Exercise brief: Copy the lines verbatim, beginning with the line that contains "en beschikbaarheid kun" and continuing through the end of the data, and only those lines.

(Collected data)
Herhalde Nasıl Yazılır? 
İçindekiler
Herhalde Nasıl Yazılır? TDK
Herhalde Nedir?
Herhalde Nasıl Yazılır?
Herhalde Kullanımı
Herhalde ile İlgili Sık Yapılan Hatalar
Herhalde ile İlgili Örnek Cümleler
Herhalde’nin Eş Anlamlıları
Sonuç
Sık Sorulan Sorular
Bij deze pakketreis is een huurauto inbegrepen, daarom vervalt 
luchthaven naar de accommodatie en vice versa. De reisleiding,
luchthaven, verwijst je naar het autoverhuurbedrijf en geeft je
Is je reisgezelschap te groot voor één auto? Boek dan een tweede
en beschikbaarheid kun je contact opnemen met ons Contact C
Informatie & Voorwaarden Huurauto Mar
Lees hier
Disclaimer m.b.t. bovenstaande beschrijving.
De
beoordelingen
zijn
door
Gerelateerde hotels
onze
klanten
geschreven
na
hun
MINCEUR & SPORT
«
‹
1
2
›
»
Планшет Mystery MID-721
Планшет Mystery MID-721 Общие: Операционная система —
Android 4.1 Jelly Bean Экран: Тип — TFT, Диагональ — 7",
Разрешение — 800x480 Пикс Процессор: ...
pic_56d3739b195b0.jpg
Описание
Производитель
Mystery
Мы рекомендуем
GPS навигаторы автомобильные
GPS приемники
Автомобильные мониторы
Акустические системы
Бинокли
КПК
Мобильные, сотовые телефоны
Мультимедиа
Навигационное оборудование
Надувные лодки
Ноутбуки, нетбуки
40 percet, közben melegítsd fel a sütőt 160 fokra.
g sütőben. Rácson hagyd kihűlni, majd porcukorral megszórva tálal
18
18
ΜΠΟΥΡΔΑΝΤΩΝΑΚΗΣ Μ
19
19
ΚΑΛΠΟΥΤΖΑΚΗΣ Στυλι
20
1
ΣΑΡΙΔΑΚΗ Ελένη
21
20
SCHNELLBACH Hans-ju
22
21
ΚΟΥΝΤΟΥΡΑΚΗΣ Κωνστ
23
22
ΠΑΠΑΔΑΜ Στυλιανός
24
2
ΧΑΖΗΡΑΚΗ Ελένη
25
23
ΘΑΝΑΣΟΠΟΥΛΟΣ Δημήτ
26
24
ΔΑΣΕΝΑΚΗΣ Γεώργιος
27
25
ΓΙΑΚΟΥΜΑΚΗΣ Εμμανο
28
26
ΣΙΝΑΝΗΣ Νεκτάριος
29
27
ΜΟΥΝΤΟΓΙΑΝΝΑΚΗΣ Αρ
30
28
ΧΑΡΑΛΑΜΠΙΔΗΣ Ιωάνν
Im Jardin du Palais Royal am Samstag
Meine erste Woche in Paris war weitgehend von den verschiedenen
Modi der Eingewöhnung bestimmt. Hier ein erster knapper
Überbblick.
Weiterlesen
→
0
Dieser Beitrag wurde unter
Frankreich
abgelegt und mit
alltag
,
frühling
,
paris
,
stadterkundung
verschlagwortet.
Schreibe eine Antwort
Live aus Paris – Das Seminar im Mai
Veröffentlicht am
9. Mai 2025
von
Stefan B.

Answer area:
en beschikbaarheid kun je contact opnemen met ons Contact C
Informatie & Voorwaarden Huurauto Mar
Lees hier
Disclaimer m.b.t. bovenstaande beschrijving.
De
beoordelingen
zijn
door
Gerelateerde hotels
onze
klanten
geschreven
na
hun
MINCEUR & SPORT
«
‹
1
2
›
»
Планшет Mystery MID-721
Планшет Mystery MID-721 Общие: Операционная система —
Android 4.1 Jelly Bean Экран: Тип — TFT, Диагональ — 7",
Разрешение — 800x480 Пикс Процессор: ...
pic_56d3739b195b0.jpg
Описание
Производитель
Mystery
Мы рекомендуем
GPS навигаторы автомобильные
GPS приемники
Автомобильные мониторы
Акустические системы
Бинокли
КПК
Мобильные, сотовые телефоны
Мультимедиа
Навигационное оборудование
Надувные лодки
Ноутбуки, нетбуки
40 percet, közben melegítsd fel a sütőt 160 fokra.
g sütőben. Rácson hagyd kihűlni, majd porcukorral megszórva tálal
18
18
ΜΠΟΥΡΔΑΝΤΩΝΑΚΗΣ Μ
19
19
ΚΑΛΠΟΥΤΖΑΚΗΣ Στυλι
20
1
ΣΑΡΙΔΑΚΗ Ελένη
21
20
SCHNELLBACH Hans-ju
22
21
ΚΟΥΝΤΟΥΡΑΚΗΣ Κωνστ
23
22
ΠΑΠΑΔΑΜ Στυλιανός
24
2
ΧΑΖΗΡΑΚΗ Ελένη
25
23
ΘΑΝΑΣΟΠΟΥΛΟΣ Δημήτ
26
24
ΔΑΣΕΝΑΚΗΣ Γεώργιος
27
25
ΓΙΑΚΟΥΜΑΚΗΣ Εμμανο
28
26
ΣΙΝΑΝΗΣ Νεκτάριος
29
27
ΜΟΥΝΤΟΓΙΑΝΝΑΚΗΣ Αρ
30
28
ΧΑΡΑΛΑΜΠΙΔΗΣ Ιωάνν
Im Jardin du Palais Royal am Samstag
Meine erste Woche in Paris war weitgehend von den verschiedenen
Modi der Eingewöhnung bestimmt. Hier ein erster knapper
Überbblick.
Weiterlesen
→
0
Dieser Beitrag wurde unter
Frankreich
abgelegt und mit
alltag
,
frühling
,
paris
,
stadterkundung
verschlagwortet.
Schreibe eine Antwort
Live aus Paris – Das Seminar im Mai
Veröffentlicht am
9. Mai 2025
von
Stefan B.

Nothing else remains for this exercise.